Table 2 illustrates the results of the above experiments in 10 turns, including the circumstance of fitting on the training dataset. By averaging the metrics and, respectively, computing the variance, an evident but valuable conclusion was drawn that bagging of decision trees using our strategies worked steadily with low variance. In contrast, S2-bagging and S1-bagging achieved higher recall ratios of DTPs, recall ratios of NDTPs, and precisions of NDTPs. It suggested that S1-bagging can finely detect the potential drug target proteins while S2-bagging offered a broader range for further screening. In Table 2, another interesting fact about the RS-bagging was that the overfitting on the training dataset severely damaged the testing results, leading to low recall ratios for the DTPs. We confirmed that random sampling for the selection of NDTPs as training dataset would not find reliable ones though the actual DTPs occupies a small proportion of the unlabeled.

Besides, the higher performance on the training dataset using random sampling technique has made inevitable bias in the predicting process. Such circumstance did not happen when employing S1-bagging and S2-bagging. What is more, the performance on training dataset using two strategies was superior. In Table 3, we carried out Student’s paired -test for checking the results of significance. For each metric, 10 independent results were compared in pairs between S1-bagging, S2-bagging, and RS-bagging. As is shown in the table, both of the two strategies were significantly superior to the RS-bagging in three metrics, namely, recall ratios of DTPs, recall ratios of NDTPs, and precisions of NDTPs. Something interesting was that, for the precision of NDTPs, S2-bagging was not significantly better than S1-bagging. Totally, the results of Student’s paired -test have verified the effectiveness of two proposed methods in the sense of significance.

Figure 8 provides the 10 independent experimental results corresponding to the metrics of recall ratios and precisions on the testing dataset. Three radar figures further supported the stability of algorithms using our strategies. Both of S1-bagging and S2-bagging were robust to various testing datasets.

4. Conclusions

In conclusion, we have designed two strategies with bagging of decision trees as the classifier to accomplish the screening task. With 517 known DTPs available, we wish to screen some potential DTPs from a well-collected unlabeled set including 5376 proteins. The main challenge is to generate a proper training set for data mining techniques when only one label exists in our collected dataset with highly imbalance distribution [27]. In the initial process, two strategies motivated by the ideology of anomaly detection have contributed to screening some reliable NDTPs for the negative training set’s construction. Then bagging of decision trees was carried out for the final screening task.

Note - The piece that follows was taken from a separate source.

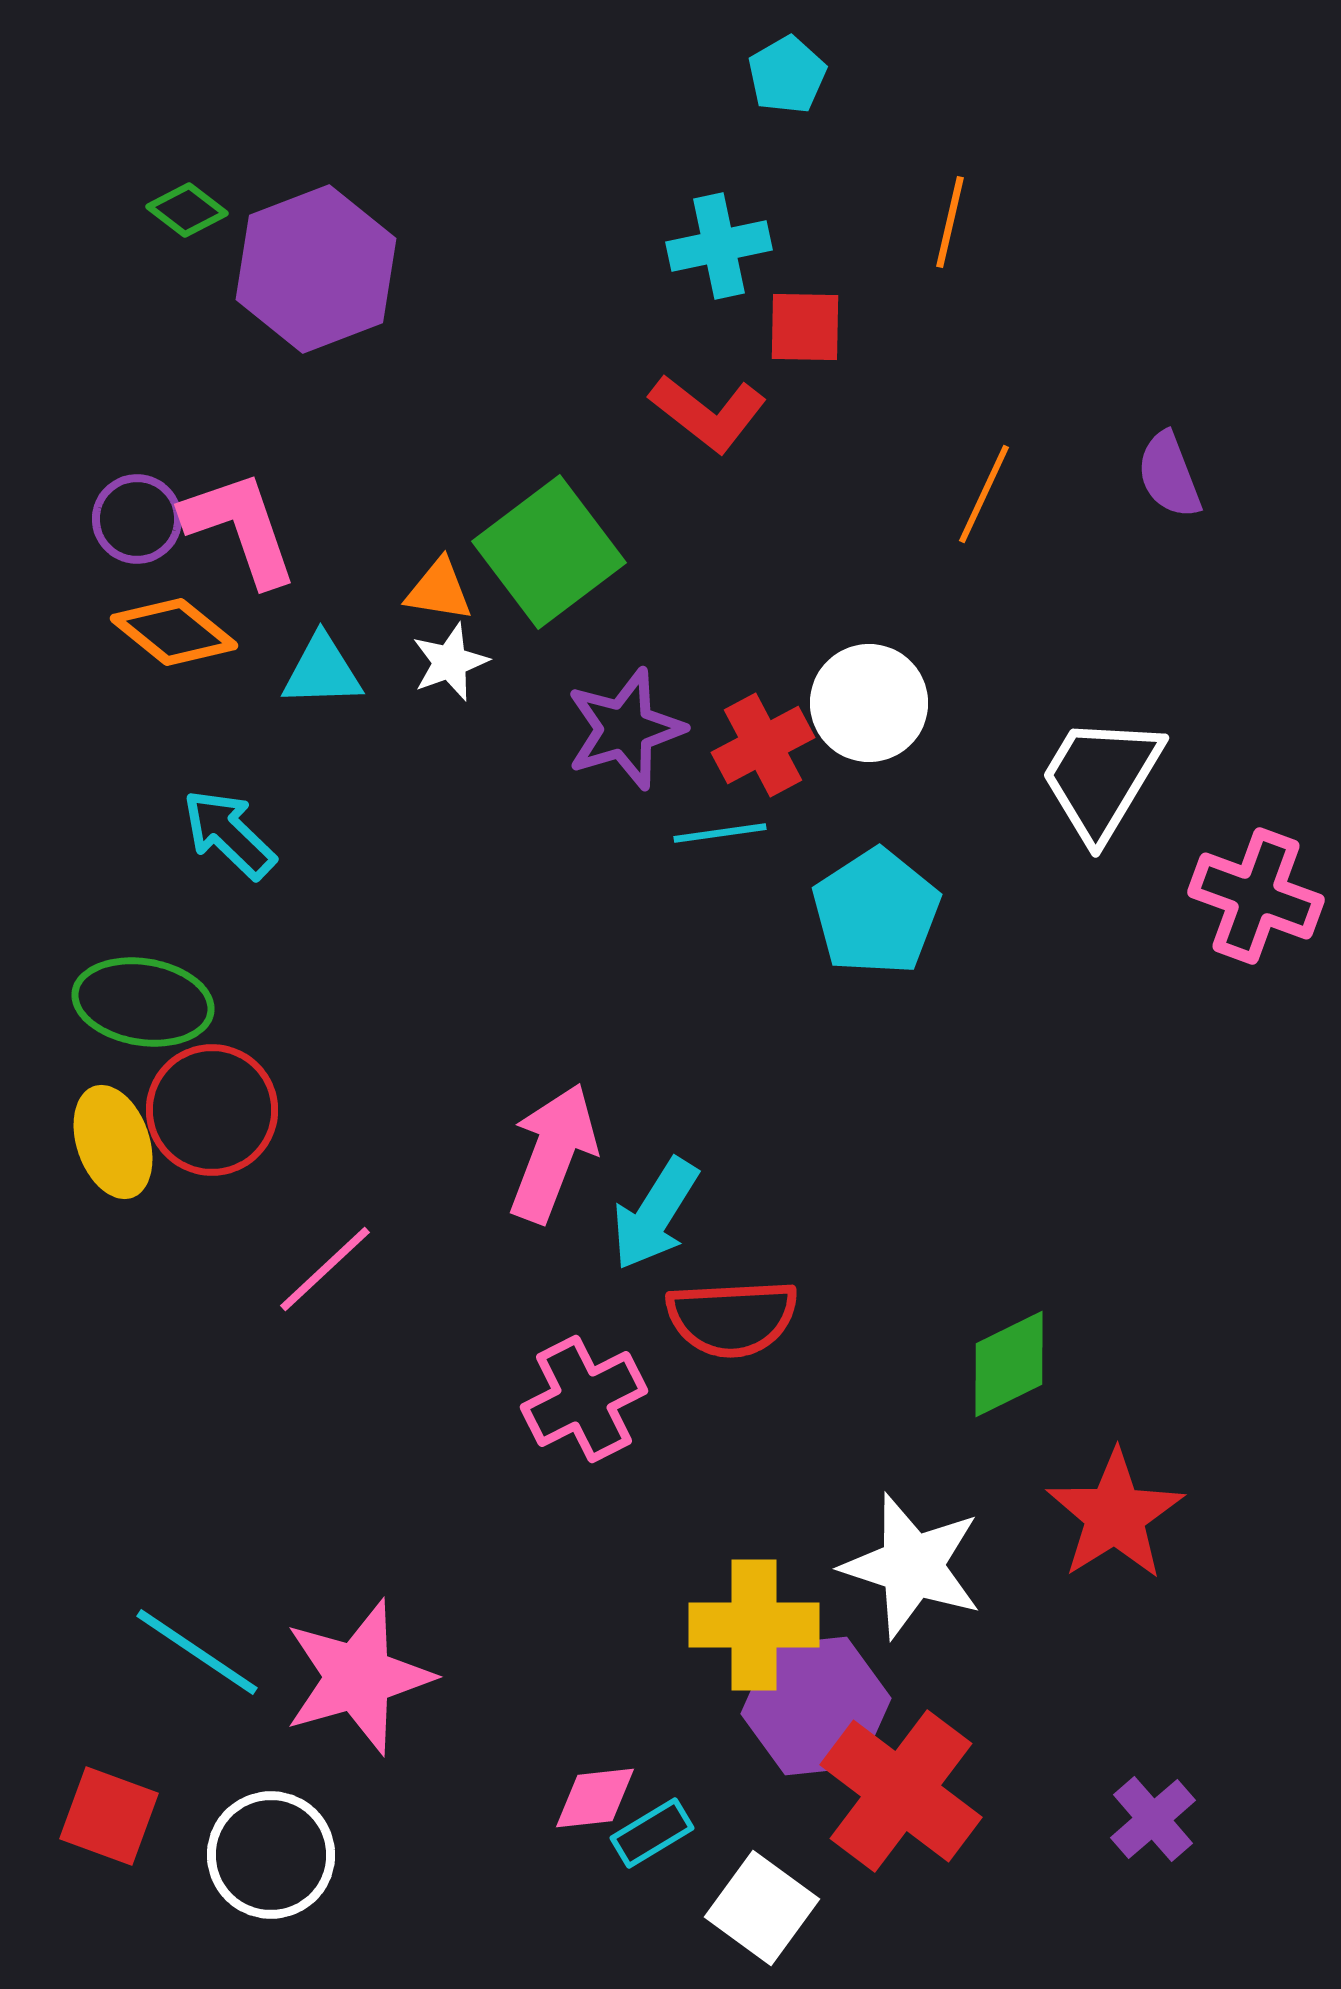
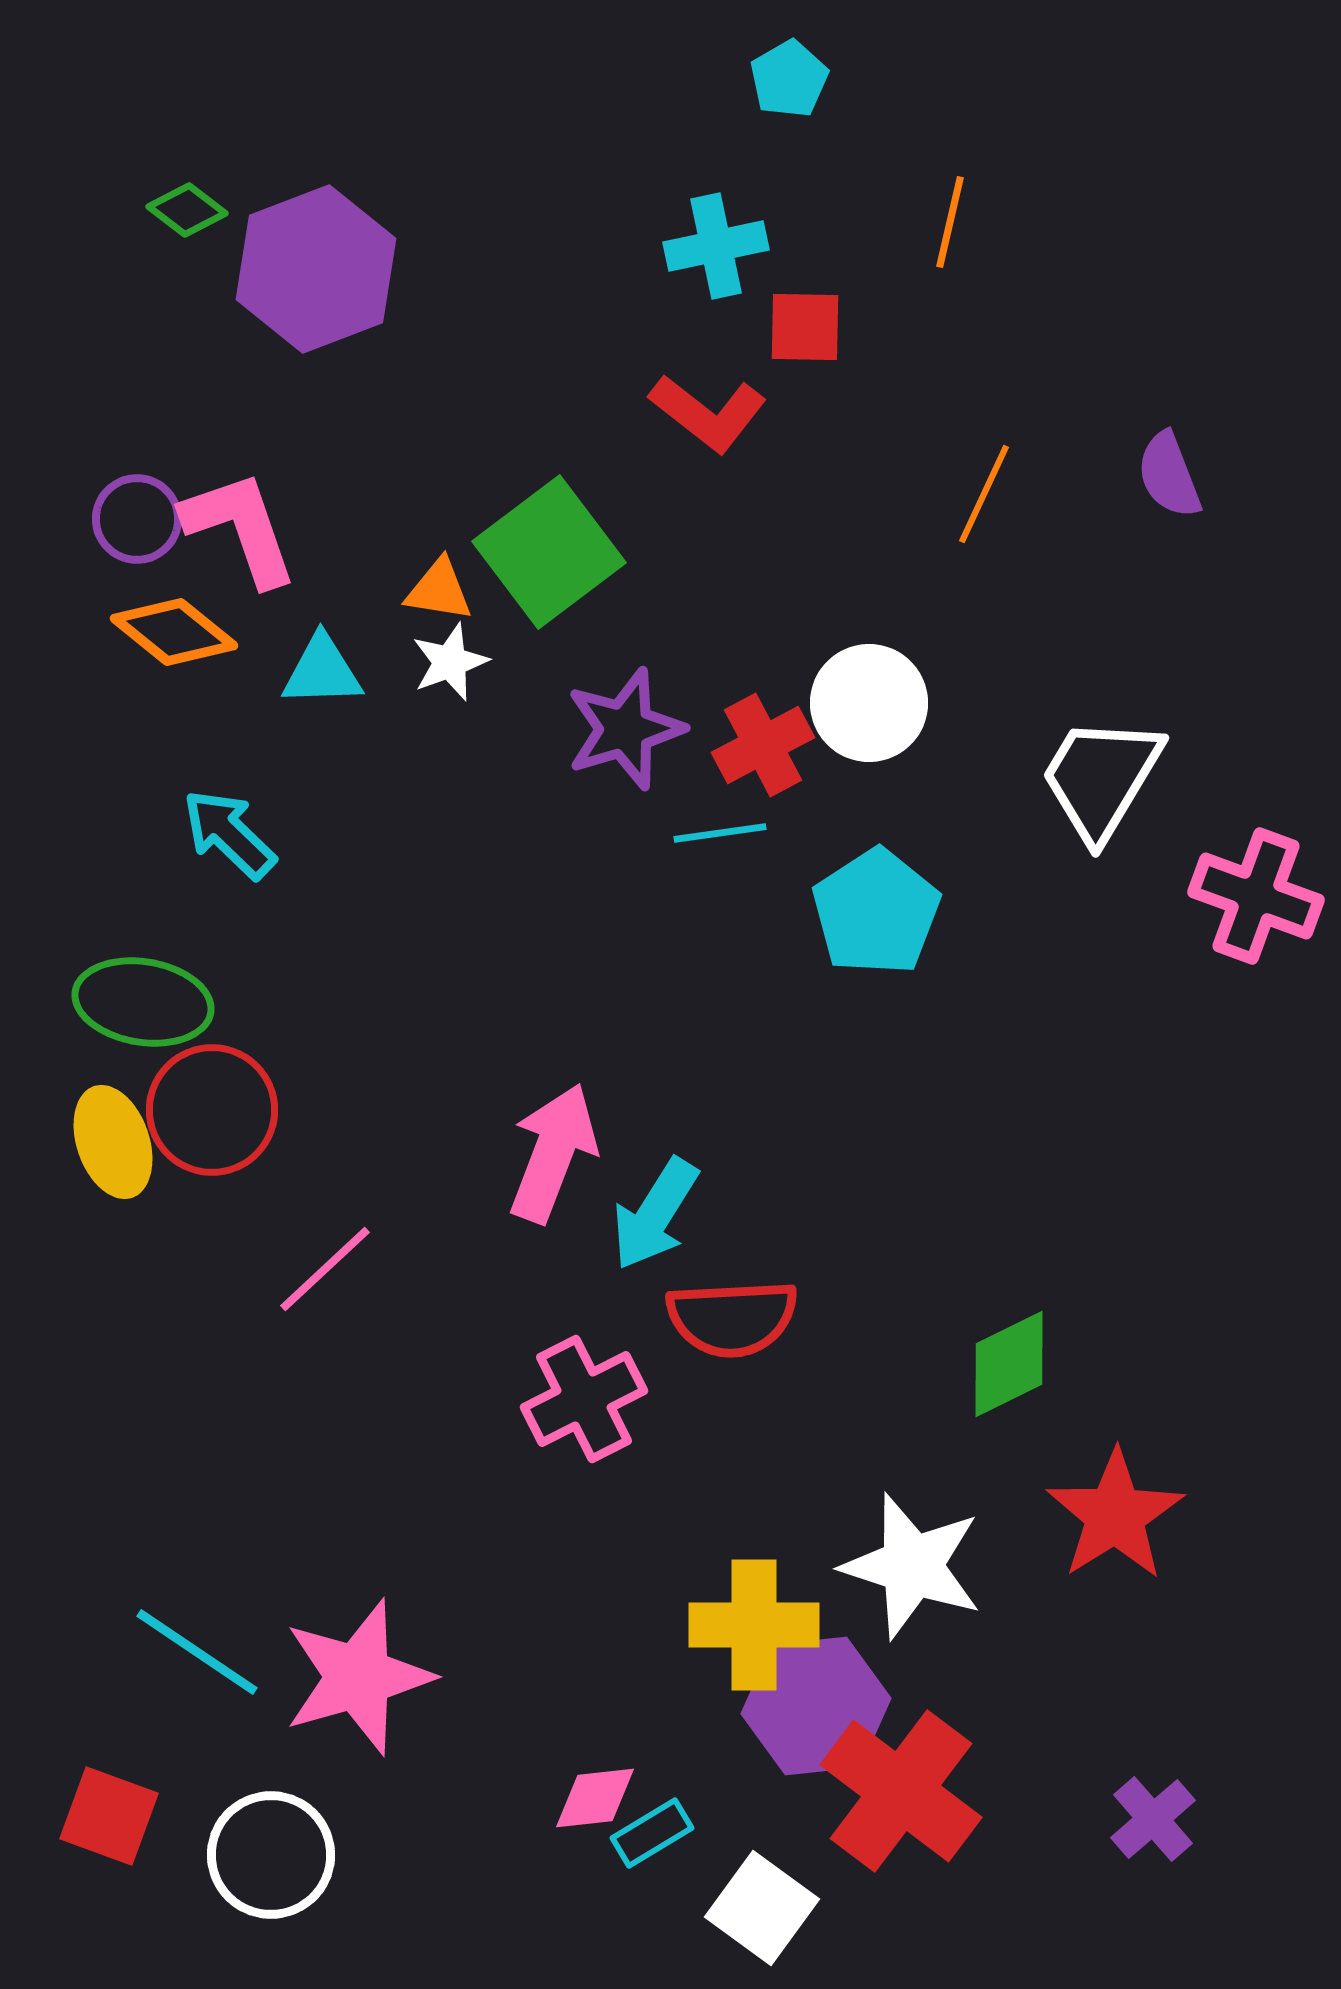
cyan pentagon at (787, 75): moved 2 px right, 4 px down
cyan cross at (719, 246): moved 3 px left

The outstanding performance witnessed the effectiveness and robustness of our algorithms by 10 independent turns. Finally, 552 and 1782 proteins derived by running two models in one turn were suggested as potential DTPs. In particular, the 441 proteins were predicted as the common potential drug targets by two strategies based methods for further verification. Though the suggested candidates range a little due to the random sampling, the stability of algorithms has been proved to ensure the reliability of the results.

Competing Interests

The authors declare that there is no conflict of interests regarding the publication of this paper.